The case focuses on a father who had to get a refraining order against the FRO to stop it from suspending his driver’s licence.

This happened after months of attempted communication with the man’s FRO caseworker, as well as the agency’s legal services department, about an upcoming court date for a motion to terminate child support payments from his former wife.

In the case, Ontario Superior Court Justice Clifford Nelson ordered the FRO’s director to pay $7,500 after finding the agency exercised its discretion to enforce the original child support order unreasonably, and “failed to provide timely and meaningful responses to the inquiries of the payor’s counsel.”

In his ruling, Nelson said, “FRO submitted that at all meaningful times its caseworker was in regular and timely contact with the payor’s counsel. This is not correct.”

He also stated, “FRO’s counsel are lawyers. They are governed by the same Rules of Professional Conduct as lawyers in private practice. They owe the same duty of responsibility to other counsel as does any lawyer in Ontario.

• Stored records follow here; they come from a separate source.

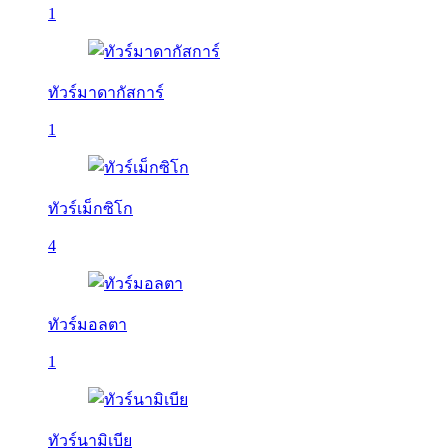
1
ทัวร์มาดากัสการ์
1
ทัวร์เม็กซิโก
4
ทัวร์มอลตา
1
ทัวร์นามิเบีย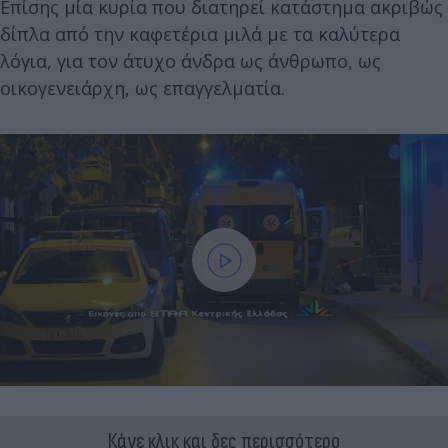
Επίσης μία κυρία που διατηρεί κατάστημα ακριβώς
δίπλα από την καφετέρια μιλά με τα καλύτερα
λόγια, για τον άτυχο άνδρα ως άνθρωπο, ως
οικογενειάρχη, ως επαγγελματία.
Κάνε κλικ και δες περισσότερο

Timely and meaningful communication is the expected standard of behaviour.” The man’s lawyer, Annamaria Perruccio, says this is something that happens “all too often.”

Perruccio is calling for an amendment to provincial legislation to lessen the FRO’s power to strictly enforce support orders when a material change of circumstances has occurred, particularly if there’s a court date on the horizon.

Joshua Henry, a spokesman for the Ministry of Community and Social Services, said the ministry “is currently considering possible implications for policies or practices.”

This may be wise given the nature of Nelson’s ruling, which certainly indicates there are problems afoot, at least in this case.

  • Motions to Change Must Have Merit

    Dave Warren
    While I would travel a good distance to get before Justice Nelson (he has my respect), the FRO usually gives three options before any enforcement: pay now, pay over time, or bring a motion to change. That last option is too often the only tactic used by payors in default. If the Motion To Change has no merit, you are just dragging another single parent without money back before the courts. Counsel at Legal Services Branch for the FRO also have my respect. They review such motions. But once in a while, a payor squeaks by with an abusive motion and once in a while a Case Worker gets over zealous. Keeping a good relationship with counsel is the best way to get things done.